In het huidige kader moet de rechter nagaan of in essentie de beslissing van het bevoegd bestuur om een bepaalde herstelmaatregel te vorderen uitsluitend genomen is met het oog op de bescherming van de kwestieuze molen (waaronder begrepen de bescherming, de instandhouding, het onderhoud en het herstel, zoals bedoeld in art. 1 van voormeld decreet).
Mocht blijken dat de herstelvordering gebaseerd is op motieven die hetzij vreemd daaraan zijn, hetzij op een opvatting daaromtrent die kennelijk onredelijk is, dan moet de rechter deze vordering zonder gevolg laten.
De discretionaire bestuurshandeling die de gevorderde herstelmaatregel toch is, kan wegens haar inhoud door de rechter met zijn desbetreffend marginaal toetsingsrecht slechts onrechtmatig worden bevonden indien zij kennelijk onredelijk is. Het komt het hof daarbij niet toe om de opportuniteit van de herstelmaatregel te beoordelen, wat het hof in deze zaak ook niet doet.
De rechter kan een herstelvordering afwijzen als kennelijk onredelijk wanneer zij strekt tot herstel ingevolge omstandigheden of feiten die reeds 25 jaar gekend zijn en deze gesteld wordt tegen oude mensen met een klein pensioen en klein vermogen.

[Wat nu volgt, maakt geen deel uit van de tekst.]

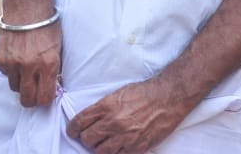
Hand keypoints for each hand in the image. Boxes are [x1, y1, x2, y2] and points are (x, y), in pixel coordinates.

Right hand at [0, 19, 62, 106]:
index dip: (45, 99)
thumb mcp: (58, 46)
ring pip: (14, 87)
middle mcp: (29, 66)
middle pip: (27, 100)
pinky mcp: (0, 57)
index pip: (44, 98)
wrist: (27, 4)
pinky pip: (5, 73)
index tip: (45, 95)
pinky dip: (10, 69)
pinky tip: (16, 55)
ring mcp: (13, 62)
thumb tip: (54, 86)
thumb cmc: (47, 25)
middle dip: (31, 98)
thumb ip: (55, 68)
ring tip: (26, 67)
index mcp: (48, 64)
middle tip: (34, 91)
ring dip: (20, 81)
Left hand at [66, 78, 193, 153]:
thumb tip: (89, 120)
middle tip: (91, 137)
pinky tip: (119, 146)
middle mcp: (113, 122)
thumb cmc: (144, 93)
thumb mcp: (118, 94)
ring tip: (105, 142)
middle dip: (86, 139)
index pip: (79, 122)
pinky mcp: (137, 147)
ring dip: (100, 147)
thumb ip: (102, 108)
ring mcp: (125, 137)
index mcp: (106, 106)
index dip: (72, 129)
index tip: (72, 132)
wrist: (168, 97)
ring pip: (100, 151)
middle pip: (87, 139)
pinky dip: (116, 152)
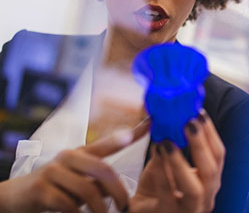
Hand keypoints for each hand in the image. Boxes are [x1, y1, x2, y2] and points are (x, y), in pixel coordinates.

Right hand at [0, 120, 149, 212]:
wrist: (17, 197)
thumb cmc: (57, 188)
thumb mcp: (80, 179)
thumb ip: (100, 179)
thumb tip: (122, 190)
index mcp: (81, 152)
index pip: (110, 142)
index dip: (132, 133)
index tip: (152, 123)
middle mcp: (69, 156)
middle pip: (103, 170)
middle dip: (118, 192)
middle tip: (125, 207)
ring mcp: (53, 171)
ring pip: (88, 190)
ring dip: (99, 208)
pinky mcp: (41, 189)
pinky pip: (69, 204)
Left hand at [131, 110, 224, 212]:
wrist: (141, 211)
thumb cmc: (156, 189)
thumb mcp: (168, 163)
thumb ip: (172, 145)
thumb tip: (170, 116)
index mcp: (209, 181)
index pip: (218, 156)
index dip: (210, 134)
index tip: (199, 113)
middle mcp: (205, 197)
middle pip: (212, 171)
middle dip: (201, 144)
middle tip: (188, 123)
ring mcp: (189, 210)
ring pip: (194, 189)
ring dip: (181, 162)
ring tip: (168, 142)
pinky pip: (167, 194)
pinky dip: (162, 171)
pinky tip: (156, 153)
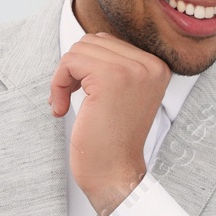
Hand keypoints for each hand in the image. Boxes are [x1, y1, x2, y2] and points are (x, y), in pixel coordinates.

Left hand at [49, 30, 170, 215]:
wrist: (114, 173)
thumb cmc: (112, 141)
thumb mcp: (123, 96)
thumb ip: (114, 66)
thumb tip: (85, 42)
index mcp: (156, 68)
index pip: (109, 43)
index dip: (86, 67)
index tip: (81, 95)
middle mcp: (150, 65)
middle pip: (93, 42)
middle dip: (74, 69)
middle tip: (69, 99)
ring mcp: (132, 70)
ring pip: (80, 49)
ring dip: (64, 77)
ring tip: (65, 104)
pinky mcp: (110, 77)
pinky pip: (70, 62)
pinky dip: (58, 83)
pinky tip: (61, 108)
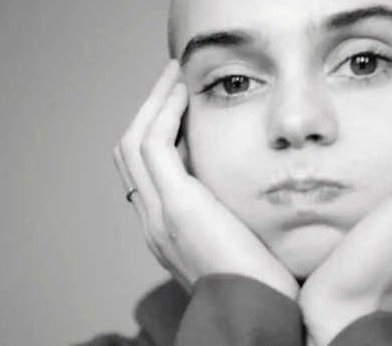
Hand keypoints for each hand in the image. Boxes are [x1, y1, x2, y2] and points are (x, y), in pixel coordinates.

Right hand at [112, 60, 298, 298]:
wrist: (258, 317)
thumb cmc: (262, 286)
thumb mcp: (241, 242)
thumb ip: (231, 214)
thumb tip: (247, 184)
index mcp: (166, 230)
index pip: (145, 170)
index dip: (156, 132)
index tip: (180, 105)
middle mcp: (153, 221)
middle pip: (129, 152)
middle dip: (148, 111)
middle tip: (171, 80)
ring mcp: (159, 215)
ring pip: (134, 143)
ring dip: (153, 103)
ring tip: (174, 74)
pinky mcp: (177, 206)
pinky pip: (154, 145)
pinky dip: (164, 113)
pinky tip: (182, 92)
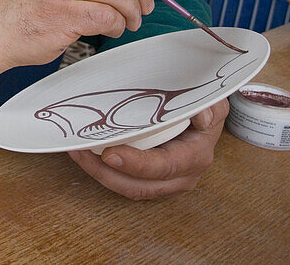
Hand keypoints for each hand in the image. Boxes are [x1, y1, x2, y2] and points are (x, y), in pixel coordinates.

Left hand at [66, 98, 229, 199]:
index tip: (110, 154)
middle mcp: (181, 176)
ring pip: (128, 188)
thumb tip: (203, 116)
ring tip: (77, 151)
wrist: (203, 117)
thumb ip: (209, 106)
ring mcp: (165, 183)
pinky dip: (102, 171)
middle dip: (106, 173)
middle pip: (139, 186)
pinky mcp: (150, 181)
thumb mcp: (213, 101)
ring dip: (98, 173)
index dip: (136, 164)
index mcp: (195, 157)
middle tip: (82, 152)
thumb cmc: (204, 108)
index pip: (163, 167)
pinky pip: (124, 182)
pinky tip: (84, 154)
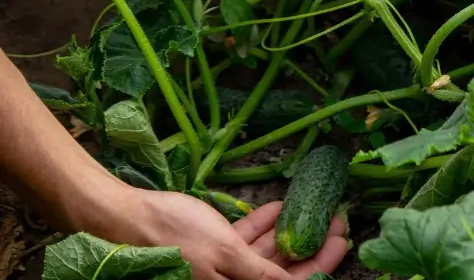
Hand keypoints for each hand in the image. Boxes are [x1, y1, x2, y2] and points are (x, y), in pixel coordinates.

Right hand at [126, 190, 348, 279]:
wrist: (127, 217)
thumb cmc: (174, 235)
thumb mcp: (225, 253)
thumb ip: (260, 275)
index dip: (319, 265)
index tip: (341, 238)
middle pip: (281, 270)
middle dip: (310, 245)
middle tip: (336, 218)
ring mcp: (222, 267)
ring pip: (266, 254)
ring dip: (289, 232)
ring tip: (315, 208)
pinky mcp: (213, 250)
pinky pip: (245, 242)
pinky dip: (262, 226)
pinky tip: (279, 206)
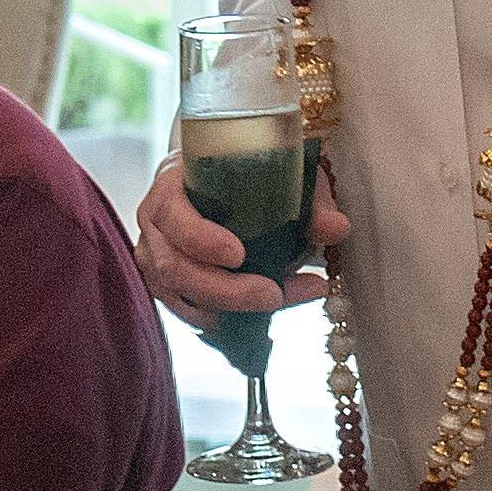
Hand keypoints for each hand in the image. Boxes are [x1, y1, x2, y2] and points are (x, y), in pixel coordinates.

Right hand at [135, 151, 343, 321]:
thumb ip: (308, 199)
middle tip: (273, 295)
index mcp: (170, 186)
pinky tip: (258, 317)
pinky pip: (187, 313)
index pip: (171, 215)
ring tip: (280, 302)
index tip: (239, 254)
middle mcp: (154, 226)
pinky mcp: (166, 287)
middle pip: (174, 268)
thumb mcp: (280, 172)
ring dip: (230, 310)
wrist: (220, 178)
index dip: (200, 238)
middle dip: (225, 290)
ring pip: (179, 297)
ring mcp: (155, 260)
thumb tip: (337, 229)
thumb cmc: (245, 171)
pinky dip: (223, 319)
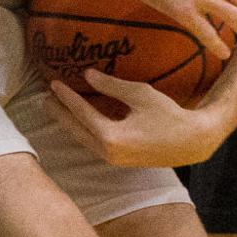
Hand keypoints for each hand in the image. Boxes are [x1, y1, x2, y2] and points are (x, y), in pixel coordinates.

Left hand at [51, 70, 223, 168]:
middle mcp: (107, 152)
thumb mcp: (140, 95)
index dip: (66, 97)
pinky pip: (93, 144)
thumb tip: (87, 75)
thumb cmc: (169, 116)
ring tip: (57, 109)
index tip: (53, 83)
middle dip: (59, 114)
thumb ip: (111, 86)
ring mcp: (113, 159)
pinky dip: (83, 131)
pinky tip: (79, 122)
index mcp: (110, 137)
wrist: (192, 142)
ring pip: (83, 140)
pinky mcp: (120, 161)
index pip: (81, 113)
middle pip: (75, 130)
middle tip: (44, 99)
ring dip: (69, 123)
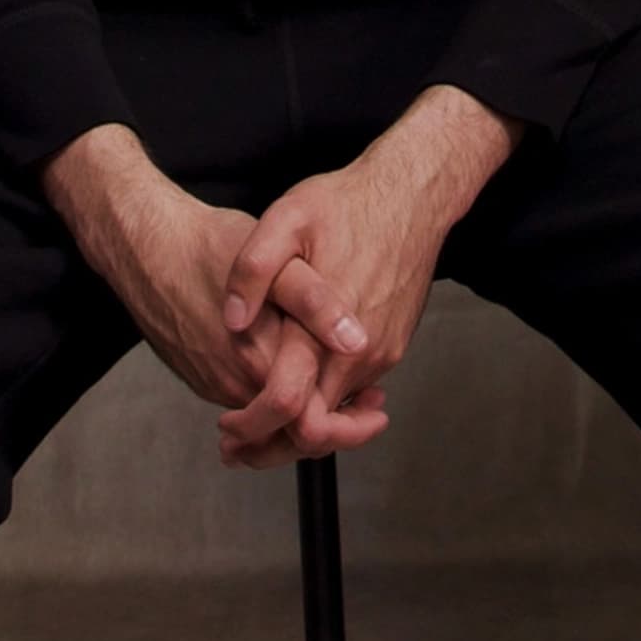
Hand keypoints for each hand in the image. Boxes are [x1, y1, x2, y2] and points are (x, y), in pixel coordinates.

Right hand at [41, 124, 388, 464]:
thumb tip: (356, 341)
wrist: (146, 246)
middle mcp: (234, 385)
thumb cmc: (209, 246)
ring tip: (346, 389)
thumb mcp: (278, 261)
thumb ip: (318, 304)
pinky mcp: (202, 375)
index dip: (352, 428)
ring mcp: (214, 383)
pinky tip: (300, 371)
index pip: (311, 426)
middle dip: (338, 426)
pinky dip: (279, 399)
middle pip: (292, 433)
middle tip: (371, 405)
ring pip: (271, 420)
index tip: (378, 412)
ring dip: (310, 410)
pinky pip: (247, 400)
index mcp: (259, 362)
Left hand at [213, 86, 520, 463]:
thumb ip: (253, 270)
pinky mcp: (392, 345)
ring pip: (336, 412)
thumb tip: (232, 320)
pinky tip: (296, 381)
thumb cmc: (348, 204)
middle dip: (272, 442)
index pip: (292, 411)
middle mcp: (360, 355)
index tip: (227, 432)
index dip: (254, 432)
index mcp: (328, 332)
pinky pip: (354, 388)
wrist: (413, 196)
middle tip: (234, 443)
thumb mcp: (288, 218)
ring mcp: (381, 354)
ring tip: (256, 415)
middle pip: (315, 429)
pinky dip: (325, 398)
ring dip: (298, 420)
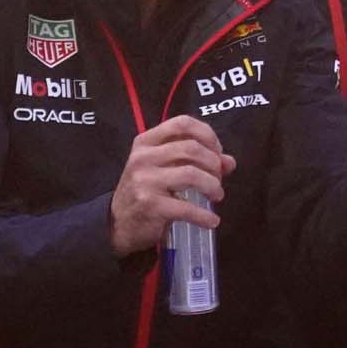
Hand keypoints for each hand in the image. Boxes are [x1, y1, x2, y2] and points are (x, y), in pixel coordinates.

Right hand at [109, 116, 235, 257]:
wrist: (117, 224)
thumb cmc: (145, 191)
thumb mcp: (164, 169)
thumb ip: (194, 160)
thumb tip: (229, 162)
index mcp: (146, 142)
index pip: (182, 123)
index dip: (207, 134)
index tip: (217, 151)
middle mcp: (143, 157)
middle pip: (191, 148)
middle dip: (213, 163)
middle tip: (219, 178)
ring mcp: (145, 181)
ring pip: (192, 174)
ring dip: (213, 186)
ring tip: (217, 195)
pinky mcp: (150, 205)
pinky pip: (187, 207)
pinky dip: (205, 216)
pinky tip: (212, 221)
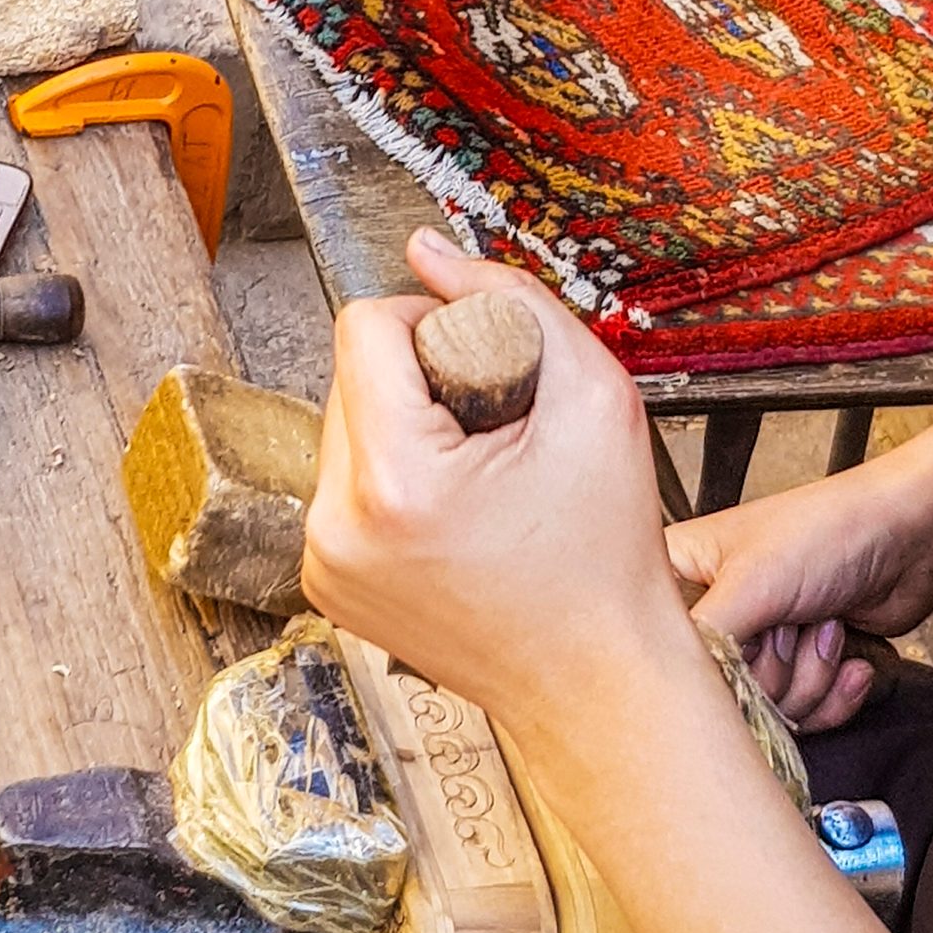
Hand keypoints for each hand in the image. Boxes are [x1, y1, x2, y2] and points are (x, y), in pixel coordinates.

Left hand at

Het verval van de kwestieuze molen en zijn gebrek aan maalvaardigheid werden reeds ingezet en waren reeds in ernstige mate aanwezig voordat de molen (dan nog maar gedeeltelijk) eigendom werd van geïntimeerden en ook lang voordat de wetgeving die tegen hen wordt ingeroepen van kracht werd.
Na de eerdere strafrechtelijke vrijspraak, waaromtrent het arrest reeds dateert van 3 oktober 1985, heeft appellant, die (gelet op de strafrechtelijke procedure) op de hoogte was van het verval van de molen, ruim meer dan vijfentwintig jaar, namelijk tot januari 2013, gewacht om alsnog onderhavige herstelvordering in te stellen, gericht op het in de dagvaarding (en in het tussenarrest) omschreven volledig herstel in de maalvaardige toestand die al dateert van vooraleer zij er in enigerlei mate eigenaar van werd, terwijl, alle discussies dienaangaande ten spijt, naar oordeel van het hof genoegzaam blijkt dat geïntimeerden (reeds op het ogenblik dat de vordering werd ingesteld) bejaarde mensen geworden waren met een heel beperkt inkomen en een beperkte welstand of vermogen, die geenszins financieel bij machte bleken een dergelijke restauratie (zelfs in acht genomen de subsidieregeling) te financieren.